This is philosophically incoherent given that you’re opposed to welfare. What distinguishes one kind of parasitism from another?
This is all very interesting, but I still want to know exactly what this “welfare state” is, because I do suspect that chimera is the source of the OP’s opinion.
No, it’s called the Non-Aggression Principle. The idea is that you cannot use force against people without a clear justification. (Ex: Mugging a guy is wrong. Shooting the aforementioned mugger is not. Get it?)
Now, what aggression has an unborn child committed? Answer: Zero. Therefore, under a word-for-word interpretation of the NAP, abortion is morally unjustified in that aborting said child would require aggression (obviously) against someone who has committed no aggression. Get it?
Note: Whether or not the mugger in the above example dies as a result of being shot is irrelevant.
Yes, in that I’ve seen the movie. No, in that I’m not seeing how that applies to the arguments that you’re making. There is no larger group that both liberals and conservatives should be united in struggling against, as the various Jewish insurrectionist groups should have been united against the Romans. As far as I’m concerned, you are the Romans. And, in fairness, I should be the Romans to you.
I mean, what exactly should I be uniting with you in struggle against? The social safety net? I think it should be bigger - you want to starve it. Abortion? I’m strongly pro-choice - you equate abortion to murder. Economics? You think Ludwig von Mises has good ideas - I think his economic theories would be the worst thing to hit this country since the Great Depression. Literally, almost every single thing you think is good policy, I think is terrible policy, and vice versa. Why shouldn’t we be struggling against each other?
Trespassing, and theft of services.
Whether a fetus is “a person” boils down to a moral judgment on the nature of life. Why do your morals get to control the law on this issue? Seems like an aggression on people who have different moral views. So much for principles.

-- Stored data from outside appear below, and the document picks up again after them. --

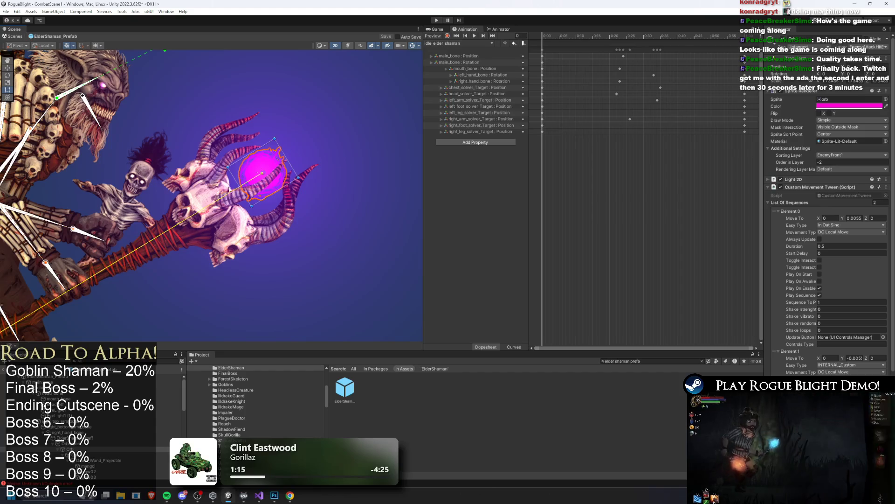
{"action": "left_click", "coordinate": [88, 443]}
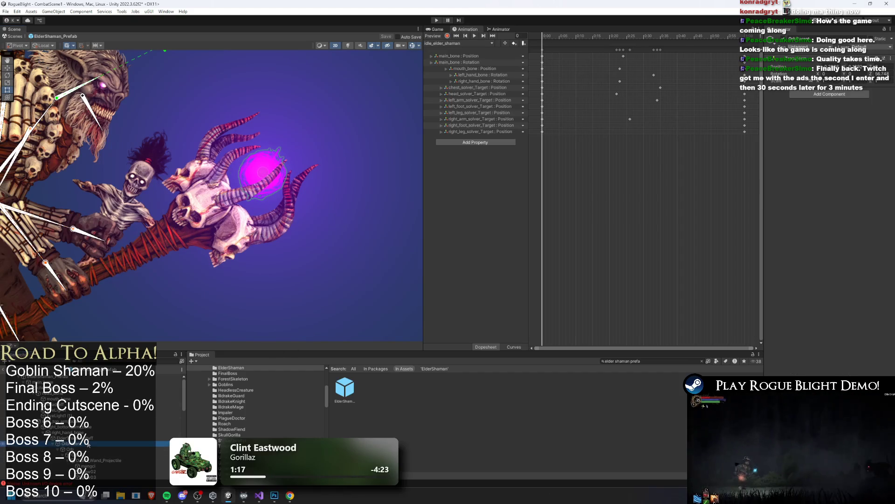
{"action": "key", "text": "Down"}
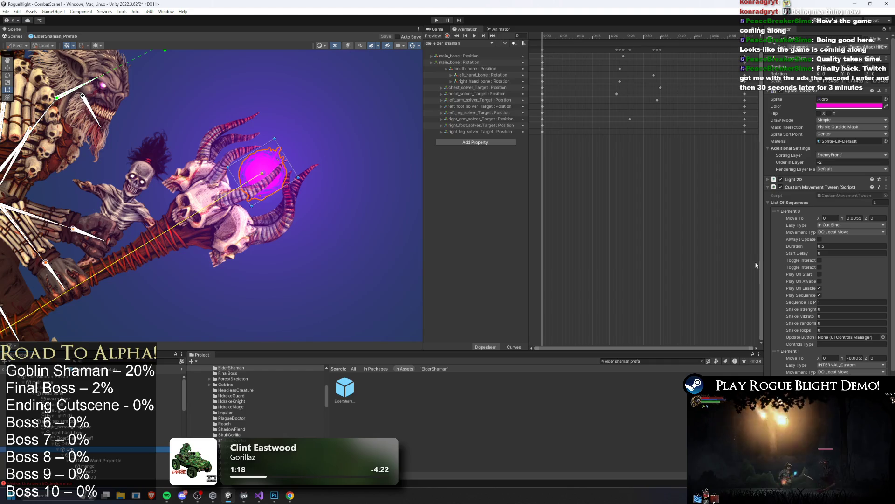
{"action": "left_click_drag", "start_coordinate": [764, 256], "coordinate": [517, 248]}
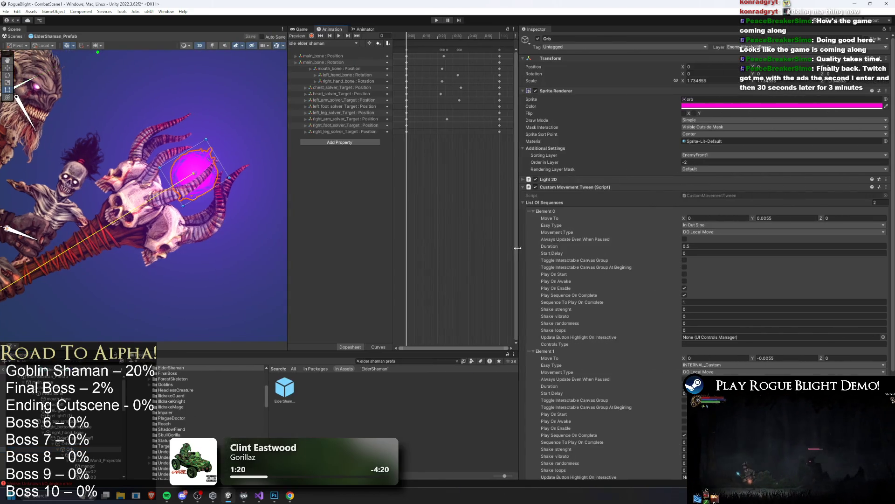
Set the orb tween's Element 0 Y to 0.005 and Element 1 Y to -0.005.
{"action": "left_click", "coordinate": [782, 219]}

Wow. That is just…:(:(:(:(
No. Just…no. For so many reasons, no. :smack::smack::smack:
Not to mention the mother stealing my intellectual property (my dna) and creating derivative works!
An inaccurate translation of Sozialstaat (“Social State”), which was what the Conservative Otto von Bismarck created in Nineteenth Century Germany to take the wind out of the sails of the Left, which wanted broader reforms. Essentially, the Social State gave the people enough to prevent outright revolts, and deprived the more progressive groups of talking points they could use to get support at the polls.

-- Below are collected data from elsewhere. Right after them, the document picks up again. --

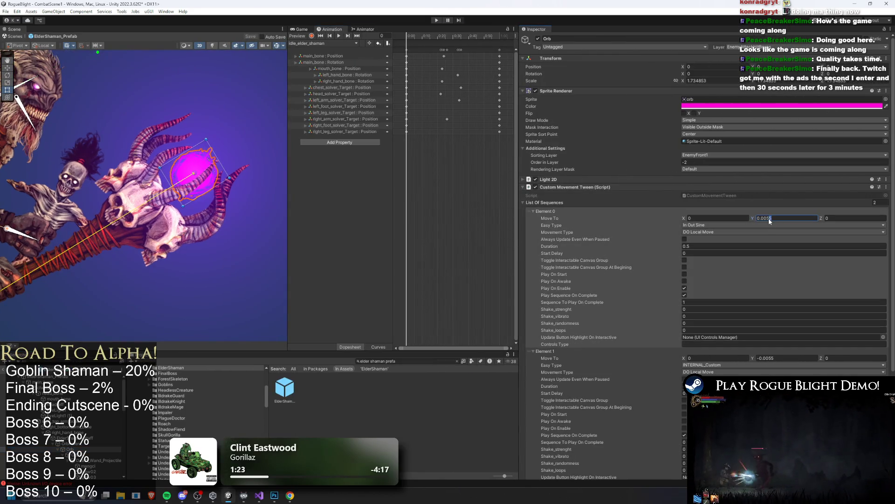
{"action": "type", "text": "0.005"}
{"action": "left_click", "coordinate": [771, 358]}
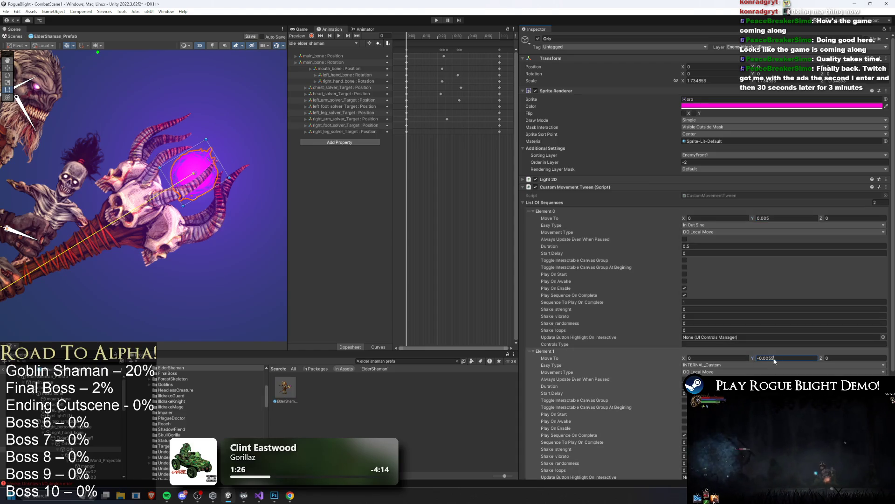
{"action": "key", "text": "BackSpace"}
{"action": "key", "text": "Return"}
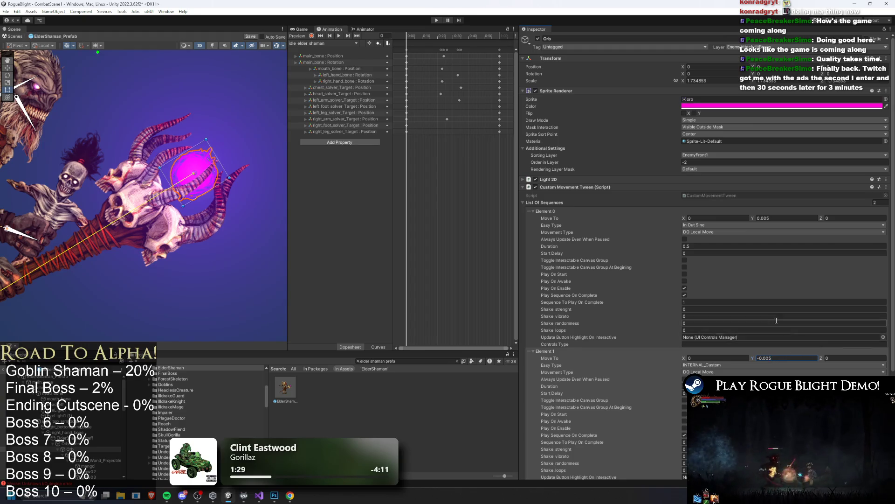
{"action": "scroll", "coordinate": [812, 314], "scroll_direction": "down", "scroll_amount": 5}
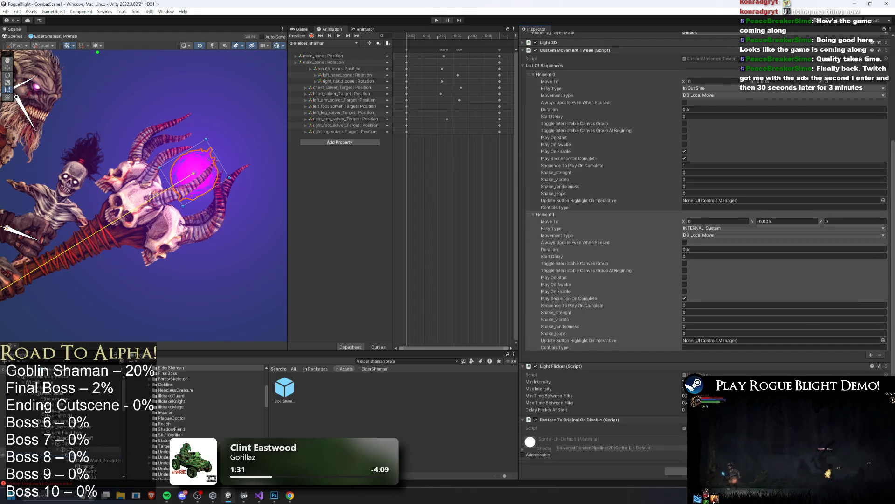
Reselect the Orb and scale it up to about 1.918921.
{"action": "left_click", "coordinate": [60, 455]}
{"action": "left_click", "coordinate": [95, 450]}
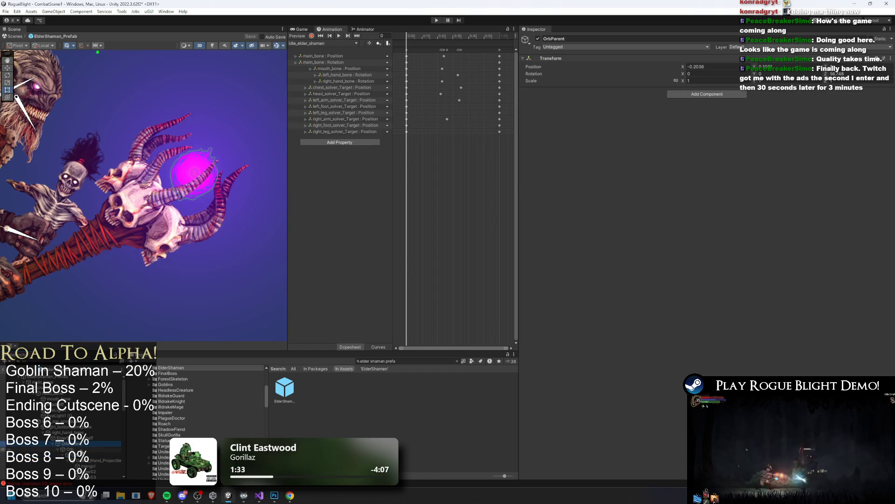
{"action": "key", "text": "Down"}
{"action": "key", "text": "Down"}
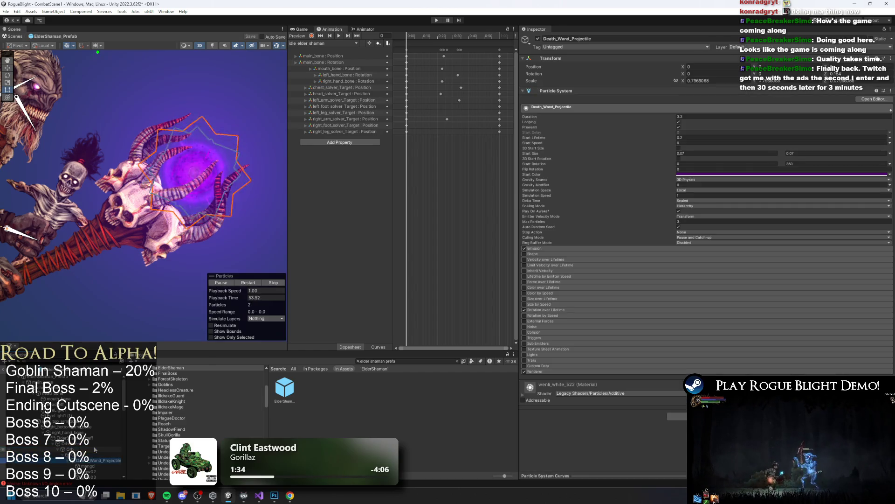
{"action": "key", "text": "Up"}
{"action": "key", "text": "Up"}
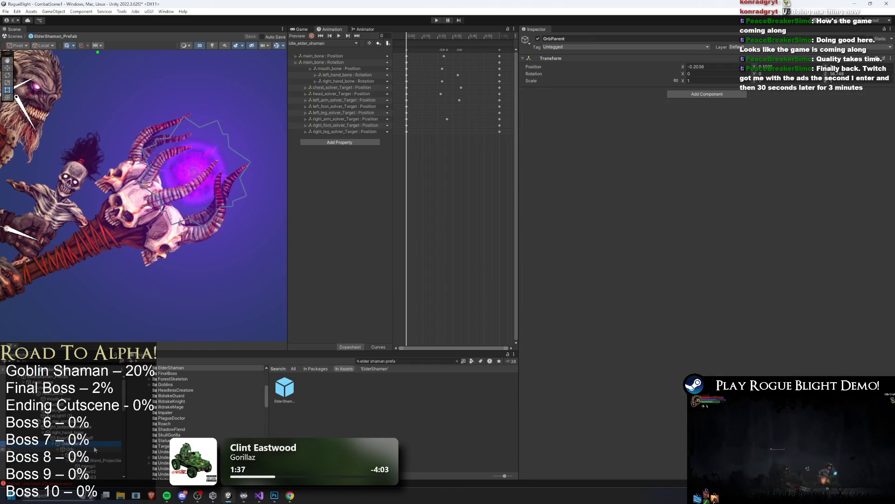
{"action": "key", "text": "r"}
{"action": "left_click_drag", "start_coordinate": [195, 177], "coordinate": [202, 171]}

The more modern welfare state is much the same: A fundamentally conservative* philosophy and practice which provides the people with the essentials of life and prevents the worst excesses of unchecked Capitalism but does not attempt swift reforms or anything which could be described as a utopian program. In specific, it is not concerned with moving towards a Communist “dictatorship of the proletariat”, and does not see any form of anarchism as its end goal. In fact, the welfare state is not teleological at all; it has no end goal in mind, it exists to make the here and now better.
*(I say “conservative” somewhat hesitantly, because the usual meaning of the term in American political discourse is synonymous with “reactionary”: A conservative, the way I use the term and the way most political scientists use the term, is someone who wants moderate change and is skeptical of radical movements. A reactionary is someone who wants a radical shift away from changes already made in order to re-create some aspects of the past. The mainstream GOP is reactionary. The mainstream Democratic Party is conservative.)
Of course, our local beach bum thinks it is the apotheosis of ultra-liberal thought and action, somewhere to the left of the Khmer Rouge and well beyond what you can achieve without gulags and literal pyramids of human skulls. This is rather distant from the political reality in Western Europe, where multiple welfare states have existed for generations now, and show no sign of killing everyone who got some of that there book-learning.
What? It’s all property law, right? I own my body, and nobody else does. If a fetus is a person, it owns its body, and nobody else does - including it’s mother. Mom never entered into an agreement to allow some other person access to her body. And you can’t argue implied consent because she agreed to sex - not if you want to be consistent about it, otherwise the fact that you use roads is implied consent to tax you for their upkeep.
Ah, ah, ah, is your name HawaiianBeachBoy1959? We want to know what s/he means by the term.
HBB? What do you perceive “welfare” to be?
Thank you.
I was going to challenge the concept of “unborn child”, but, well, thank you.
Hey, you were the one confused by a common phrase.
I think the point is that HawaiianBeachBoy is confused by the phrase, not j666.
Yes, it is a common phrase, but I find it meaningless, particularly in this context.
Libertarians have been part of the Republican coalition for decades now. The question isn’t whether they will be able to unite but whether they will split apart.
List a few of them.
Why does this non-agression principle apply to non-people? Does it also prohibit me from committing violence against my toaster?
And I do find myself wondering how such hyper-rationalists as Libertarians purport to be can stomach the GOP in its present iteration.